Which sample you should & you could send

  • An expectorated sputum sample may not necessarily be the best specimen to determine the causative organism of a bacterial chest infection. Other specimens may be more accurate and might be taken in addition if the clinical condition of a patient dictates so. Blood cultures, serum serology, lavage specimens or transtracheal aspirates may help finding the causative organism.
  • It is helpful to instruct the patient how to produce a high quality expectorated sputum sample.
  • A sample collected early in the morning is preferred. Pooling of sputum samples is not recommended for culture.
  • For Respiratory Viruses, a nasopharyngeal aspirate, or combined nose and throat swab should be sent in Virus Transport Media 

How to Collect the Sample

Sputum

  • Provide the patient with a sterile sputum container.
  • Explain the difference between sputum and spit and that a deep coup sample first thing in the morning is the preferred sample.
  • Patients with dentures should remove those and all patients should rinse their mouths with water.
  • The specimen should be collected directly into the container.
  • Screw the lid back on the container and make sure that it does not leak. It might be necessary to seal the container with sticky tape to prevent any leakage.

Labelling

  • See Pathology Sample Labelling Policy. Label the specimen with patient information (First Name, Surname, DoB, location, physician, time and date) and also fill in those details on the request form.
  • A good history on the request form helps the laboratory tremendously (e.g. "middle lobe pneumonia on CXR" or "exacerbation of COAD on co-amoxiclav/erythromycin").

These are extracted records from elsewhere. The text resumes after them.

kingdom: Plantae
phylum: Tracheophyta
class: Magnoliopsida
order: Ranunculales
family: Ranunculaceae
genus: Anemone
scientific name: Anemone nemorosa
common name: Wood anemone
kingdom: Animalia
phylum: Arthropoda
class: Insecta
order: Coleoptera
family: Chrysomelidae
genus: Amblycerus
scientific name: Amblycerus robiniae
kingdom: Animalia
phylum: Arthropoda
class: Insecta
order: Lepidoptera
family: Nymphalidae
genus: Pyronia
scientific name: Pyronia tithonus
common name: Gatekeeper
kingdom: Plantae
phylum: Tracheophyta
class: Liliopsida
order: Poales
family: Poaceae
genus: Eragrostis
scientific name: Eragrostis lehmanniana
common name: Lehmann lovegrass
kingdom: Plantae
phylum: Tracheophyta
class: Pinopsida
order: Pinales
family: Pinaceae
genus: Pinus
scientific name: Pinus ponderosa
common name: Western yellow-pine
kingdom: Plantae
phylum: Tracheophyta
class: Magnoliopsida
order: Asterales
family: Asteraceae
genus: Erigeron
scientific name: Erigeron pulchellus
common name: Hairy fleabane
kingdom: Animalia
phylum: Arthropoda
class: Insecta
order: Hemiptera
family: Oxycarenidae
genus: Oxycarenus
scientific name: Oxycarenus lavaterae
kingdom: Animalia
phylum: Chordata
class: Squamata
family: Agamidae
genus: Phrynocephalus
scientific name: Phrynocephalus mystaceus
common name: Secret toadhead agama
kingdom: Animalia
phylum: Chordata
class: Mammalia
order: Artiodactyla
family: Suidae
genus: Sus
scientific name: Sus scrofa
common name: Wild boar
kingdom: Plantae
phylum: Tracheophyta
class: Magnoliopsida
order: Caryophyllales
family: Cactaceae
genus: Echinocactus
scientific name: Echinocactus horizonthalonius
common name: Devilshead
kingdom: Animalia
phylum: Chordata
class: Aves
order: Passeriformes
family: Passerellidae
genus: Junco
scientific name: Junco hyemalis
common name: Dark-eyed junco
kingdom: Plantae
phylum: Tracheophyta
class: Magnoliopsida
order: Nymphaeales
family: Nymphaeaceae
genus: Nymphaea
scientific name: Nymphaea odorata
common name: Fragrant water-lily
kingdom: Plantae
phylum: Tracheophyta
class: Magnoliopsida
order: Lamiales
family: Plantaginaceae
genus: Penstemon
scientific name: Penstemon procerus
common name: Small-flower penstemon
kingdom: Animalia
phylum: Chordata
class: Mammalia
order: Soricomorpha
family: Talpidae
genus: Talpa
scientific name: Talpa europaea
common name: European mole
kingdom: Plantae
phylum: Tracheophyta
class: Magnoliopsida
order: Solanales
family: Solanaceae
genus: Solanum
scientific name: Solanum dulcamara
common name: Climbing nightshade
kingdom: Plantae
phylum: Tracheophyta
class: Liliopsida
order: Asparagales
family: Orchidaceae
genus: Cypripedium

Which Container does it go in?

 Silver capped or white capped sterile plastic containers for sputum samples

Silver capped or white capped sterile plastic containers should be used. Note that the white capped container is depicted without label for demonstration purposes only. Be aware that some containers are prone to leak and it might require additional sealing with sticky tape.

Transport

  • Transport the sample to the laboratory as quickly as possible.
  • Refrigerate the specimen if delay is longer than 2 hours.